-- Records to process follows --
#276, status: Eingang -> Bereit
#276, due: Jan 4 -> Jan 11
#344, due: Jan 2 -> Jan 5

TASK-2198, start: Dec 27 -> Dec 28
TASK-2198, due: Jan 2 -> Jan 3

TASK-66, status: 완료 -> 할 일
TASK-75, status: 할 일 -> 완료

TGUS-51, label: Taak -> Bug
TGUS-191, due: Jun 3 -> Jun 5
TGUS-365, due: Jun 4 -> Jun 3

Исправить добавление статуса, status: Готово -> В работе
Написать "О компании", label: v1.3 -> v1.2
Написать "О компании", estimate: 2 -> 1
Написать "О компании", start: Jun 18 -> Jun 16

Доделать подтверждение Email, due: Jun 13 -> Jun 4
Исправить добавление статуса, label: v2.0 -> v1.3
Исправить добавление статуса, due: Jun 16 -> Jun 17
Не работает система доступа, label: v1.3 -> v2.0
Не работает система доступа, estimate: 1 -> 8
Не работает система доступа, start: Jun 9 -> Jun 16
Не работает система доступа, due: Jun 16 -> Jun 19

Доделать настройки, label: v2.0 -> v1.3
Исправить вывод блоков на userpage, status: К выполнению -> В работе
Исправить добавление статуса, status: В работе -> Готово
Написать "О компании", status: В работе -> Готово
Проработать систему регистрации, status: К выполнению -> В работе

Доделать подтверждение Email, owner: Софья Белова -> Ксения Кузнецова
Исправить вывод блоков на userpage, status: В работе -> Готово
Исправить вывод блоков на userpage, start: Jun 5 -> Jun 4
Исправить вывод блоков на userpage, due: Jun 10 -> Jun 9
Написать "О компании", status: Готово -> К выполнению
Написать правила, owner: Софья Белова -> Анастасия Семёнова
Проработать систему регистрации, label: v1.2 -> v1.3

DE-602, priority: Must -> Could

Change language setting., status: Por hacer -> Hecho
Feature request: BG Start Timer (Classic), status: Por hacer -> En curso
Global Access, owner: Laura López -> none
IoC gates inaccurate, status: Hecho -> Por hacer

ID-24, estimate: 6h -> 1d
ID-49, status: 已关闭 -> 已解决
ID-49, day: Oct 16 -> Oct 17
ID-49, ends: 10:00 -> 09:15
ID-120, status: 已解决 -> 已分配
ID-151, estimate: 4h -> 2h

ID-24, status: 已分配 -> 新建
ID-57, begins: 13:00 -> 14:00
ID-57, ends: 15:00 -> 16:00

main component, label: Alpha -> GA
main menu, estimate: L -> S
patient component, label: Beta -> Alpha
-- Records to process concluded --
_Task brief_.
Could you retype exactly the lines above, starting at the line that contains "estimate: 2 -> 1" and ending at the line that contains "Не работает система доступа, due: Jun", and nothing more?

_Problem solution_.
Написать "О компании", estimate: 2 -> 1
Написать "О компании", start: Jun 18 -> Jun 16

Доделать подтверждение Email, due: Jun 13 -> Jun 4
Исправить добавление статуса, label: v2.0 -> v1.3
Исправить добавление статуса, due: Jun 16 -> Jun 17
Не работает система доступа, label: v1.3 -> v2.0
Не работает система доступа, estimate: 1 -> 8
Не работает система доступа, start: Jun 9 -> Jun 16
Не работает система доступа, due: Jun 16 -> Jun 19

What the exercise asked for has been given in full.